We are often told that human nature doesn't change. But this is at best a half-truth; as Thomas shows, in earlier times people thought very differently from how we do today, so much so that we have to make a considerable imaginative effort to understand them.
The material is arranged under a number of headings: military prowess, work and vocation, wealth and possessions, honour and reputation, friendship and sociability, fame and the afterlife. In all these spheres of interest, beliefs and attitudes changed quite remarkably in the period under consideration, leading to an increasingly modern outlook after emergence from an essentially mediaeval way of thinking at the beginning of the period. Notable in this process was the development of individualism.
A striking example of this comes from changing attitudes to dress. At the beginning of the period dress codes were rigidly enforced according to social status; dressing above one's status was an offence, and so was dressing below it. But by the middle of the seventeenth century shifts in fashion, at least in high society, came and went at a bewildering speed.
A mid-seventeenth-century witness tells us that, in 1645 and 1646, the fashionable gallant was wearing 'a narrow brimmed hat, a long waist…breeches to his knees and boot-hosetops and jingling spurs'. In 1648 and 1649 a broad-brimmed hat, long breeches,'boots with the tops trailing on the ground, little spurs that must not jingle in the least. In 1652 and this present year 1653 we think it ridiculous to wear boots, but [only] shoes and stockings.'The early modern period saw a great vogue for friendship, particularly among men. This was celebrated and idealised in literature, and relationships apparently reached an extraordinary intensity. Friends expressed passionate love for each other; they could kiss, wear the same clothes, and sleep in the same bed. To the modern reader all this irresistibly suggests homo-eroticism, but the intense affection of friendship was not seen in this light. Homosexuality, in contrast, was strongly condemned as 'filthy' and sodomy was a capital offence. 'Spiritual' friendship like this was always between men of similar age and class; friendship between older and younger men, or between superiors and subordinates, was disapproved of. This is because homosexuality was largely equated with pederasty.
For the most part Thomas is content to allow his witnesses to speak for themselves, but he does occasionally insert nice comments of his own. In his section on heaven and hell he tells us that one of the principal joys of the blessed was viewing the tortures of the damned below. Conversely, those suffering in hell were 'able to witness the simultaneous bliss of their friends and relations in heaven, rather like economy class passengers, huddled in the back of the aeroplane, catching an occasional glimpse behind the curtain of business-class travellers cosseted with hot towels and champagne'.
In this book Thomas's method of writing is similar to that of his earlier study, Religion and the Decline of Magic. In both he makes abundant use of mostly quite short contemporary quotations. In both books, too, he largely confines himself to England, with only a few glances to other parts of the British Isles or mainland Europe. He uses 'early modern England' to refer approximately to the period between 1530 and 1780; that is, from the Reformation to the American War of Independence, although he strays outside this time-frame on occasion.
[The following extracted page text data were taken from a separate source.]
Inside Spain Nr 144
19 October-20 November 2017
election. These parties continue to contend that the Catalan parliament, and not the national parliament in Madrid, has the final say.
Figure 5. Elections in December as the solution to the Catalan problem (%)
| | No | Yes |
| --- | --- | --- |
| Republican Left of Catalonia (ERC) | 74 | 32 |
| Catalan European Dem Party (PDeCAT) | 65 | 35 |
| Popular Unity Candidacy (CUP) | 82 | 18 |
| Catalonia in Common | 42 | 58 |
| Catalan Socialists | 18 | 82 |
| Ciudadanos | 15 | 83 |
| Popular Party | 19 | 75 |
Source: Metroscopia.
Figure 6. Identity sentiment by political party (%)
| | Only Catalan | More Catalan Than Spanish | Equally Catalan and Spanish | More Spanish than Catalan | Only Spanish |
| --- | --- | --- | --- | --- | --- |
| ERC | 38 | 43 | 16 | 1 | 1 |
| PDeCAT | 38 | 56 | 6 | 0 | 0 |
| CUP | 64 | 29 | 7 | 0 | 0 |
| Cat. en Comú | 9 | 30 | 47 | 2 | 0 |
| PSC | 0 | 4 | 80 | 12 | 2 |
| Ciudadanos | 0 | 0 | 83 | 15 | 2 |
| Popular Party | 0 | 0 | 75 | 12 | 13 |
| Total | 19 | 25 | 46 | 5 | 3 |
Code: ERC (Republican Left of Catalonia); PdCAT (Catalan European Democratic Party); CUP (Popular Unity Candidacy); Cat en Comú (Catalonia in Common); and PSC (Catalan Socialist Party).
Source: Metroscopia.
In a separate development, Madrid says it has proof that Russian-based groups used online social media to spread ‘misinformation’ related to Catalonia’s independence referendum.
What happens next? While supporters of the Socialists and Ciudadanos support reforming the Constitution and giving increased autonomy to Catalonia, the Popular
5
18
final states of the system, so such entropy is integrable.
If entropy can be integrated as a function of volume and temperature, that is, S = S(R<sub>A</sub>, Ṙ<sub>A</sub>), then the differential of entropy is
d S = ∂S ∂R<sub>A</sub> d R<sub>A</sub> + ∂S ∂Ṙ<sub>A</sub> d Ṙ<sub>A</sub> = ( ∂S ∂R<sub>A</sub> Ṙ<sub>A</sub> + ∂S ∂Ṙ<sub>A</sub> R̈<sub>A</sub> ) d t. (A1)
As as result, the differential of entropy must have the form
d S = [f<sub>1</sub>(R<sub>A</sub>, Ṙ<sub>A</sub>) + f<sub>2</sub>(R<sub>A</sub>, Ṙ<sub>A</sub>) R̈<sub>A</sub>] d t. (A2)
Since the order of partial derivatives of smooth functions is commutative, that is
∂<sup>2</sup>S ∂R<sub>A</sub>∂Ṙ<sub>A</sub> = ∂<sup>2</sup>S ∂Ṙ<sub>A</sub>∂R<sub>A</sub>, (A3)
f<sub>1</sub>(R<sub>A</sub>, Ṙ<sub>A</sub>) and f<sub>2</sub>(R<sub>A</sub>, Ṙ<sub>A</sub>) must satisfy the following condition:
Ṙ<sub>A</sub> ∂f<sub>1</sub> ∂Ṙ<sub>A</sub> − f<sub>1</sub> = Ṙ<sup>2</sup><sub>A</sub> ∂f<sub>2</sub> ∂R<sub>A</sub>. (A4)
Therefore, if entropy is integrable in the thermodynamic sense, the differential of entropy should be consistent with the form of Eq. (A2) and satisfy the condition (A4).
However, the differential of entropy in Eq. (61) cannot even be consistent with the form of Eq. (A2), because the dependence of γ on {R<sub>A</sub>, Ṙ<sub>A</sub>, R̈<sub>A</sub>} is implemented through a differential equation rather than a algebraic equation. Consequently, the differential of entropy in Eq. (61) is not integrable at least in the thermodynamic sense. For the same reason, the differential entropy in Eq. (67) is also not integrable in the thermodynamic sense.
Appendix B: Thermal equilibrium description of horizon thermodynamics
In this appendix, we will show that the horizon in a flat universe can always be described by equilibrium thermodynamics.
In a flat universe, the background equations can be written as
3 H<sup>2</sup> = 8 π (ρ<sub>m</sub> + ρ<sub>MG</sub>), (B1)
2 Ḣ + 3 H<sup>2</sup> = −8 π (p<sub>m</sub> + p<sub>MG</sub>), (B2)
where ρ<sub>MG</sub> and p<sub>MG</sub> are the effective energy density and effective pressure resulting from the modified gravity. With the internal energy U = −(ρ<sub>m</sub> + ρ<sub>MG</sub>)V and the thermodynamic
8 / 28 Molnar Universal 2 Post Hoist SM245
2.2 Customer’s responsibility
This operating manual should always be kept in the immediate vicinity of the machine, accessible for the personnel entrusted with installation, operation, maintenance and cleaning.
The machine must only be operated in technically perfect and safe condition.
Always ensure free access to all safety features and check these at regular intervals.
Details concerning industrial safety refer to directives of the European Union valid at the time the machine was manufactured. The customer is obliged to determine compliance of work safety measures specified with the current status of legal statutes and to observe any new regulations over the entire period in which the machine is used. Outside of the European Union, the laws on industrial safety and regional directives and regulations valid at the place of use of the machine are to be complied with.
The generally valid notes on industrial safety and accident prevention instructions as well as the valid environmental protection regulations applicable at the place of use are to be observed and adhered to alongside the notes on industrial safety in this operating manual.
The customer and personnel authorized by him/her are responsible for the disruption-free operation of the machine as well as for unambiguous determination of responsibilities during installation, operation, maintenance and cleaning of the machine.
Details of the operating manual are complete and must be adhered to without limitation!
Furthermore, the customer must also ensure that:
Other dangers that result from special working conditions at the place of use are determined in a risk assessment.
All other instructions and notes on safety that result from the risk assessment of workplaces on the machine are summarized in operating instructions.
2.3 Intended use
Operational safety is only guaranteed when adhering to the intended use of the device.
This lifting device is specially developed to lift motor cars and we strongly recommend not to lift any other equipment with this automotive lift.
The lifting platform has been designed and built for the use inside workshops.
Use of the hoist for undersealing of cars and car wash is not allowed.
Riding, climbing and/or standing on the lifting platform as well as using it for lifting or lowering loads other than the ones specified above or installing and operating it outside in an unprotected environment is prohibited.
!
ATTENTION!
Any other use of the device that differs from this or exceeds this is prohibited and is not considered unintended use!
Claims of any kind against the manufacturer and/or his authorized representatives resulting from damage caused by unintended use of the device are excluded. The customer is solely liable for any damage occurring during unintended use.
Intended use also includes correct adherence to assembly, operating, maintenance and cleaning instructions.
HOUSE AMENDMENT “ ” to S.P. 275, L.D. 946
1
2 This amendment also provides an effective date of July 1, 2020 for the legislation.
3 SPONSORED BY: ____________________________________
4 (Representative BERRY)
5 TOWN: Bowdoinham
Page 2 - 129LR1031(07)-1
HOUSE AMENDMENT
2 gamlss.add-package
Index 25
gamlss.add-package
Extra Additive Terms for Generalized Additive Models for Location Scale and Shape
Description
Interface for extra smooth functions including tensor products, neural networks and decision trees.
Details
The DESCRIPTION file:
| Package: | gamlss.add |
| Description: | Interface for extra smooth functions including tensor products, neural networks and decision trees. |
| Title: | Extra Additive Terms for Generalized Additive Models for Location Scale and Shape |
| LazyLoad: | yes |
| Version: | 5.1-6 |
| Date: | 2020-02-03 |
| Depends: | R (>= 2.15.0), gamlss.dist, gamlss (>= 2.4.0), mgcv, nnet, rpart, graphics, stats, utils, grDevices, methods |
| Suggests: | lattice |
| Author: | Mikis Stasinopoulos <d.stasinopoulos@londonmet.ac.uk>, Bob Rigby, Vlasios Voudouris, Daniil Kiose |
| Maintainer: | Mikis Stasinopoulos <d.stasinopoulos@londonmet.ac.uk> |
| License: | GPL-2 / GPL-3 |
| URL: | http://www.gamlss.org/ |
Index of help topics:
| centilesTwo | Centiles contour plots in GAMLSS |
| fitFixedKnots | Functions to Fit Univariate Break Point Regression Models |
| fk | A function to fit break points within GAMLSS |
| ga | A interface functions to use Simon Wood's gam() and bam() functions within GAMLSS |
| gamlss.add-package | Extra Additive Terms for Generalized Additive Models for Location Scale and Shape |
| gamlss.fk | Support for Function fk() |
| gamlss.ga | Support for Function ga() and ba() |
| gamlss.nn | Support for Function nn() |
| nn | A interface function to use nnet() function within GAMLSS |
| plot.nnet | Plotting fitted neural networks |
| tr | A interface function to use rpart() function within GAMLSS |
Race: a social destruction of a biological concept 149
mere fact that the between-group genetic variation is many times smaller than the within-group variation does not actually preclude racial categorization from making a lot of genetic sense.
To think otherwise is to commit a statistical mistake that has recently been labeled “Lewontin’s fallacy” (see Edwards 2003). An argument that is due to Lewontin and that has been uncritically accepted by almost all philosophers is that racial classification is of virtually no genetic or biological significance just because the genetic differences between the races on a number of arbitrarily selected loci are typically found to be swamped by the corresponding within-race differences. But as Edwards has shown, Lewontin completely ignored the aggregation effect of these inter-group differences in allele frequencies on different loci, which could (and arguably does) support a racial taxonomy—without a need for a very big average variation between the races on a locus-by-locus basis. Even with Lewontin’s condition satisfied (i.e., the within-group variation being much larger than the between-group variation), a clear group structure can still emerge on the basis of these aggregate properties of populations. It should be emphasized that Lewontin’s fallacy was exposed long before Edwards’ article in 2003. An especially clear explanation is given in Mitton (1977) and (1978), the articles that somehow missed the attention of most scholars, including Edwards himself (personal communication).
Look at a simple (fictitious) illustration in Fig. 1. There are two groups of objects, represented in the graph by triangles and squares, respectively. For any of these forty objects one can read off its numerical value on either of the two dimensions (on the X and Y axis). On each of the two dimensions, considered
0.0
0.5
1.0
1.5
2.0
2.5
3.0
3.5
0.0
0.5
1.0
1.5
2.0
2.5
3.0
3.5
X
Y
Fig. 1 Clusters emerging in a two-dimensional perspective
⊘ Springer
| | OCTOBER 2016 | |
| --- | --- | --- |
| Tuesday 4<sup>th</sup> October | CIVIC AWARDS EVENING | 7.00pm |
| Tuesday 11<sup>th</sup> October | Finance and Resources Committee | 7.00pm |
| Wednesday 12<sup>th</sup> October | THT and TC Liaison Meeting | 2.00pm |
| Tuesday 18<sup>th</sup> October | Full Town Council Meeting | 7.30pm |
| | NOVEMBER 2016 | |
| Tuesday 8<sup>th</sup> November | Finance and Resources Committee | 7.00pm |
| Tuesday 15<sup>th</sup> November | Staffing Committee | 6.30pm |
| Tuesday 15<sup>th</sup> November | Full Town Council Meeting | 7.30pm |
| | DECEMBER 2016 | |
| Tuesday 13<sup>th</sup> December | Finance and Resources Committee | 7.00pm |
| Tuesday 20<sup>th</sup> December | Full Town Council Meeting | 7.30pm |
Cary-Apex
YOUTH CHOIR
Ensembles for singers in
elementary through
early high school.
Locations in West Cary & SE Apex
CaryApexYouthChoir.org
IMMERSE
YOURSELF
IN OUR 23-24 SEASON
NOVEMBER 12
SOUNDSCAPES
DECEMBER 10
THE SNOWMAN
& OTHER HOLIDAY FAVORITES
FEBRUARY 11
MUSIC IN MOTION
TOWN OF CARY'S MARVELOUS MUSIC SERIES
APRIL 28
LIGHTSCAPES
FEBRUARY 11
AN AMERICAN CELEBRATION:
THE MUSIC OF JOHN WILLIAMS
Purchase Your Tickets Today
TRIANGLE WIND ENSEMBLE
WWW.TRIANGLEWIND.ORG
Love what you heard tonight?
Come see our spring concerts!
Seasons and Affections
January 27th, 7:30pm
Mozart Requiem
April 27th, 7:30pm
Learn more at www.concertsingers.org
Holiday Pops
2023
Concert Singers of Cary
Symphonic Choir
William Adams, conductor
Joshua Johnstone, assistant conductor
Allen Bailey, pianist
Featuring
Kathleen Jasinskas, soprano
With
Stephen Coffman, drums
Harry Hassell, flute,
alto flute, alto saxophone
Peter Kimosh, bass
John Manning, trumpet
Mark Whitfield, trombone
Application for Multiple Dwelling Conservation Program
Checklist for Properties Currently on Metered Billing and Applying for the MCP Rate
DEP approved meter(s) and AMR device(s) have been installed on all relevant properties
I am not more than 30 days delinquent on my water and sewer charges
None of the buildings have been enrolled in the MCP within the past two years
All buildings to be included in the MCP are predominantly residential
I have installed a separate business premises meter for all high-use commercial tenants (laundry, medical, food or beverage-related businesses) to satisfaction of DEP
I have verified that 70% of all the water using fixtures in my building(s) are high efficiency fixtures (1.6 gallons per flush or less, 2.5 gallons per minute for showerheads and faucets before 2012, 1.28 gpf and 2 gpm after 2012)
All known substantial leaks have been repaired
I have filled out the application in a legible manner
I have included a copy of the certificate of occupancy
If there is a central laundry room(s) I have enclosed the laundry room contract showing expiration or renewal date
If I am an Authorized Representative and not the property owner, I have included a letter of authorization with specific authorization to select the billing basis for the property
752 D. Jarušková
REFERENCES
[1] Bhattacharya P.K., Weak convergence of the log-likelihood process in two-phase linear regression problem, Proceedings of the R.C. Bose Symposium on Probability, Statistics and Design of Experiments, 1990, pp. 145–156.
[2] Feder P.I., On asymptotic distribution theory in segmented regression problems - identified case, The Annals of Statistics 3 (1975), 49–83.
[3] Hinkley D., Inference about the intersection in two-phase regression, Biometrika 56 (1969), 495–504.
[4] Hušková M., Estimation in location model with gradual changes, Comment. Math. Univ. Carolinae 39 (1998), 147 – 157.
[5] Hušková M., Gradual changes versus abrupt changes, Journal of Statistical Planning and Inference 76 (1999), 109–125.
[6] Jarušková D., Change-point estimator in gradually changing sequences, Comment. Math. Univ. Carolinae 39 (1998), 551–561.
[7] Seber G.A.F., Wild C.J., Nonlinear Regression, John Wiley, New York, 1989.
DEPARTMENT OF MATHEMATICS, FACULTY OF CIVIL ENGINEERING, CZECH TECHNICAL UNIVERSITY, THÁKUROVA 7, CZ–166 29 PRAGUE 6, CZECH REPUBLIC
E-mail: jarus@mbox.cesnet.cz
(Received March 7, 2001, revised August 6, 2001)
While Thomas's writing is very readable, the huge number of quotations means that one has to take the book slowly, otherwise it can become indigestible. It is probably best approached by dipping into it and reading one section at a time rather than trying to take in too much at once; this is easy to do because each section is more or less self-contained and occupies a similar time-frame so the order in which they are read is not critical.
Although Thomas doesn't dwell on it, his book has implications for how we should think about ourselves. People in the sixteenth and seventeenth centuries were in a sense imprisoned in their psychological framework, as of course are we. It is tempting, if almost certainly futile, to try to imagine how a future Keith Thomas, writing two hundred years hence, would describe us in his book. But of one thing at least we can be certain: as Thomas puts it, rather sombrely, in his concluding section, the end is always inexorable oblivion. So carpe diem.
In the seventeenth and eighteenth centuries, the Christian religion, in its various forms, continued to enjoy ascendancy in England. Its message remained the traditional one, namely that it was to the next world, not this one, that human beings should look for their fulfilment. In practice, most of the population took a more secular view: they cherished life for its own sake, not merely as a preliminary to some future state. Highly aware of the satisfaction they could find in their work and their possessions, the affection of their friends and families, and the respect of their peers, they increasingly sought fulfilment in their daily existence. Here, all around them, were the ends of life.